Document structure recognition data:

--------------------------------------------------

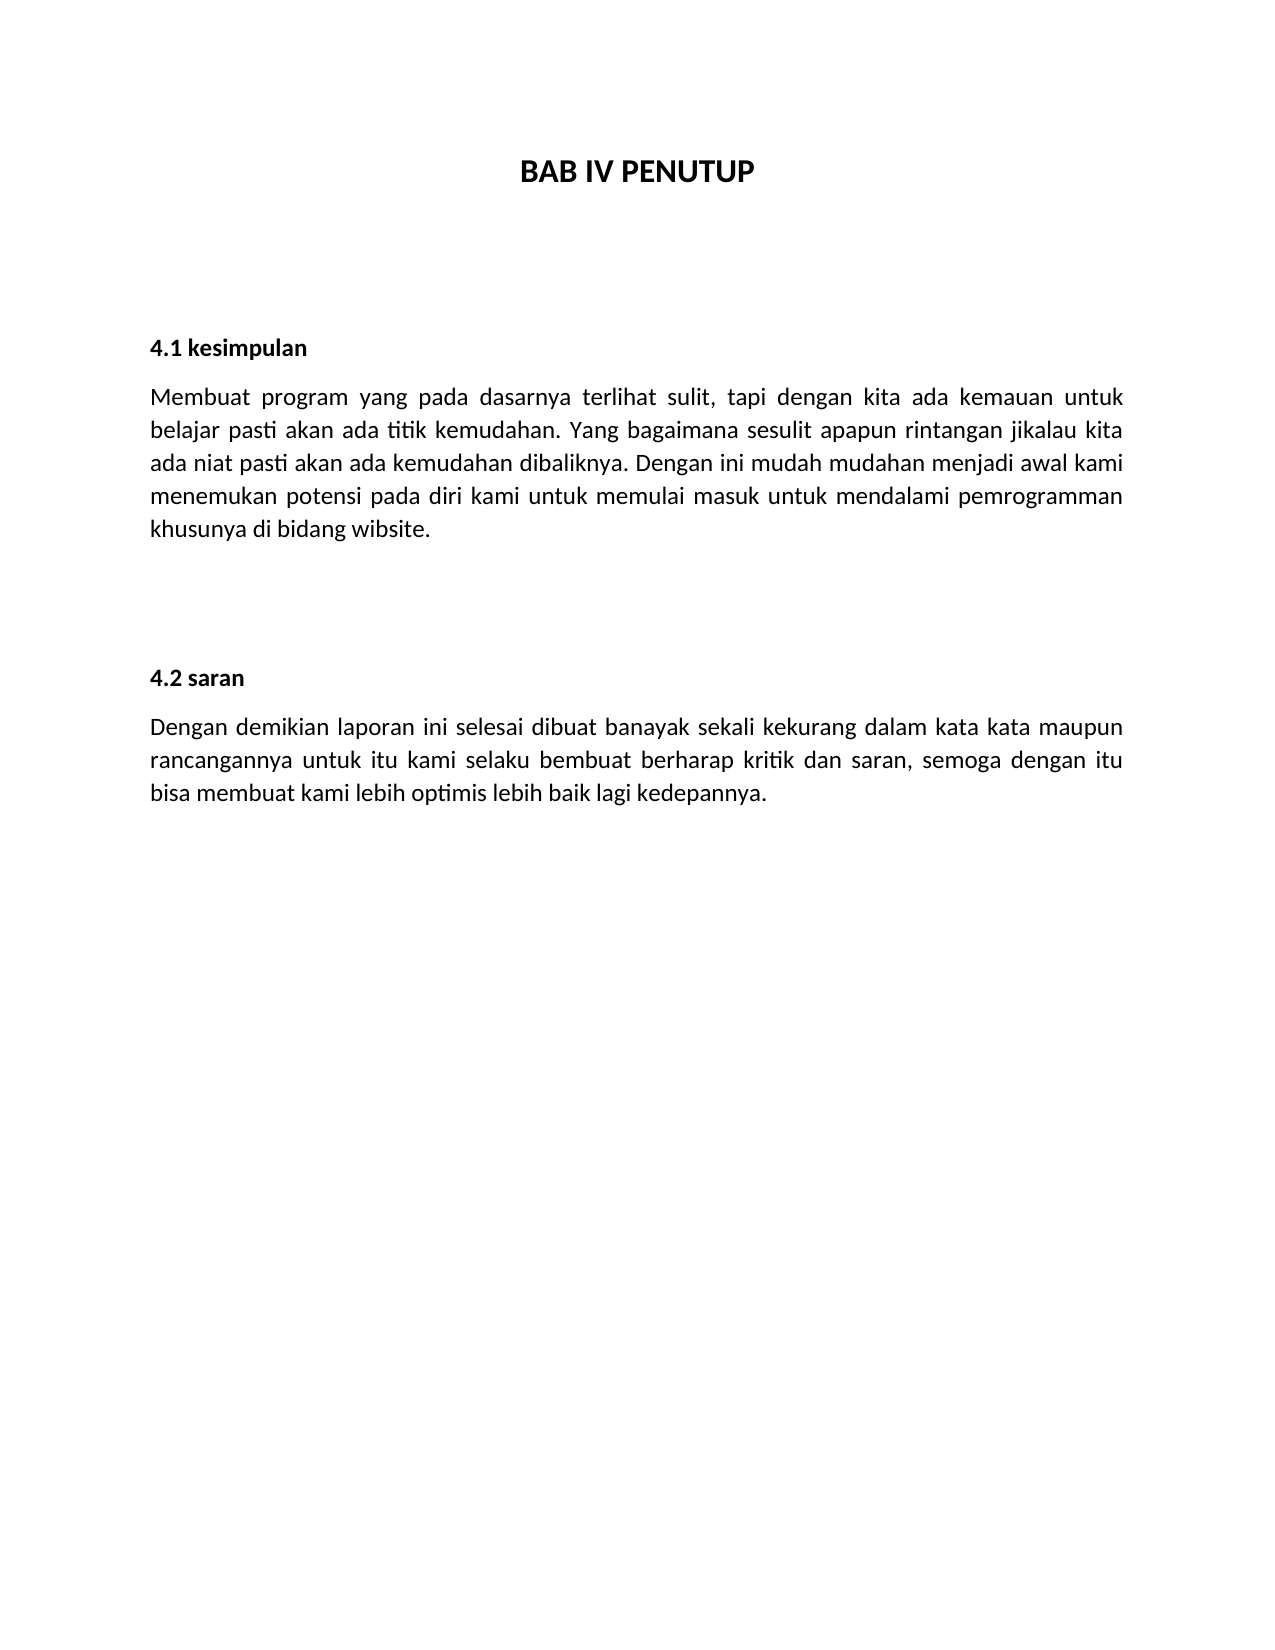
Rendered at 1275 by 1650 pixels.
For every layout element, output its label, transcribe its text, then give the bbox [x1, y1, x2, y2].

text 4.2 saran [150, 662, 1125, 692]
text Membuat program yang pada dasarnya terlihat sulit, tapi dengan kita ada kemauan untuk belajar pasti akan ada titik kemudahan. Yang bagaimana sesulit apapun rintangan jikalau kita ada niat pasti akan ada kemudahan dibaliknya. Dengan ini mudah mudahan menjadi awal kami menemukan potensi pada diri kami untuk memulai masuk untuk mendalami pemrogramman khusunya di bidang wibsite. [150, 381, 1125, 544]
text Dengan demikian laporan ini selesai dibuat banayak sekali kekurang dalam kata kata maupun rancangannya untuk itu kami selaku bembuat berharap kritik dan saran, semoga dengan itu bisa membuat kami lebih optimis lebih baik lagi kedepannya. [150, 711, 1125, 808]
text BAB IV PENUTUP [150, 150, 1125, 191]
text 4.1 kesimpulan [150, 332, 1125, 362]
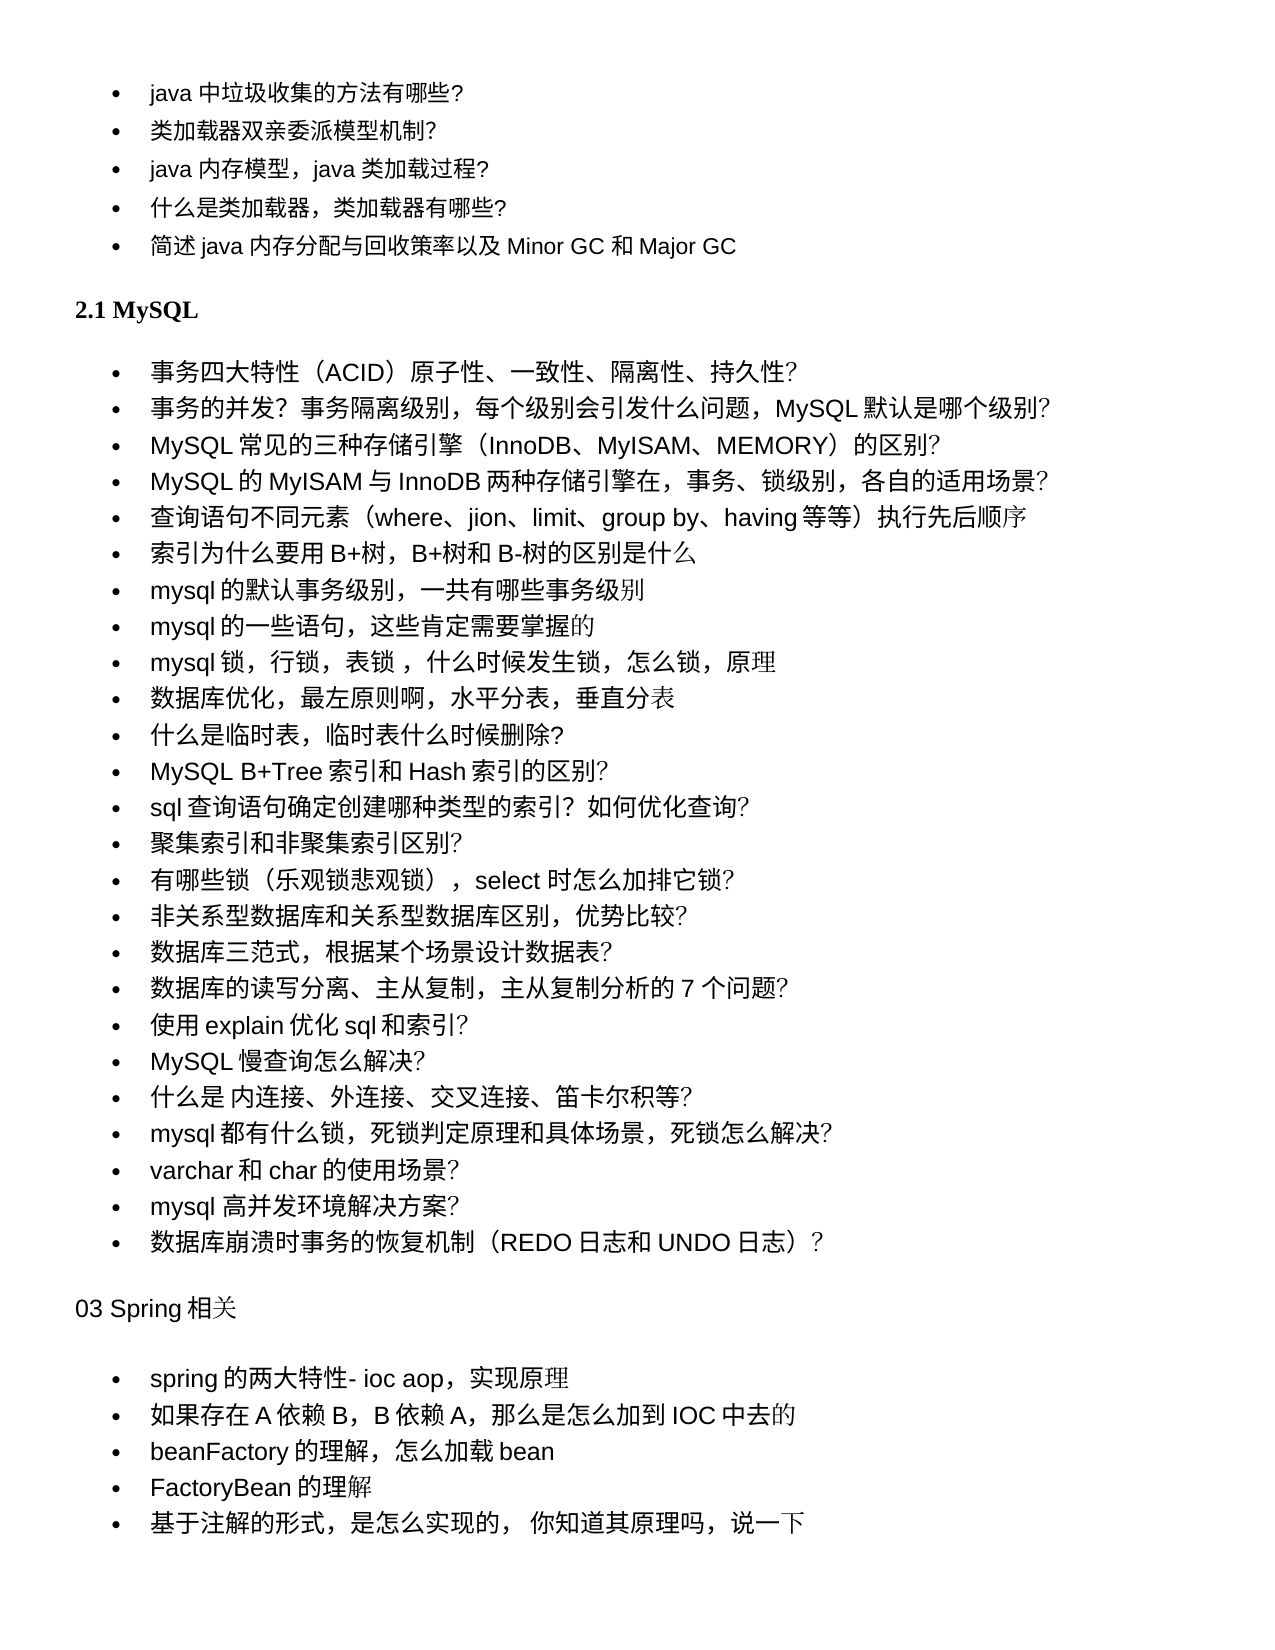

--------------------------------------------------

§ **Your assignment**: Excluding all pictures, print exactly and only the lines from the line with "For every layout" through the end of the records above, both ends included.

§ **Exercise solution**:
For every layout element, output its label, transcribe its text, then give the bbox [x1, y1, x2, y2].

text 4.2 saran [150, 662, 1125, 692]
text Membuat program yang pada dasarnya terlihat sulit, tapi dengan kita ada kemauan untuk belajar pasti akan ada titik kemudahan. Yang bagaimana sesulit apapun rintangan jikalau kita ada niat pasti akan ada kemudahan dibaliknya. Dengan ini mudah mudahan menjadi awal kami menemukan potensi pada diri kami untuk memulai masuk untuk mendalami pemrogramman khusunya di bidang wibsite. [150, 381, 1125, 544]
text Dengan demikian laporan ini selesai dibuat banayak sekali kekurang dalam kata kata maupun rancangannya untuk itu kami selaku bembuat berharap kritik dan saran, semoga dengan itu bisa membuat kami lebih optimis lebih baik lagi kedepannya. [150, 711, 1125, 808]
text BAB IV PENUTUP [150, 150, 1125, 191]
text 4.1 kesimpulan [150, 332, 1125, 362]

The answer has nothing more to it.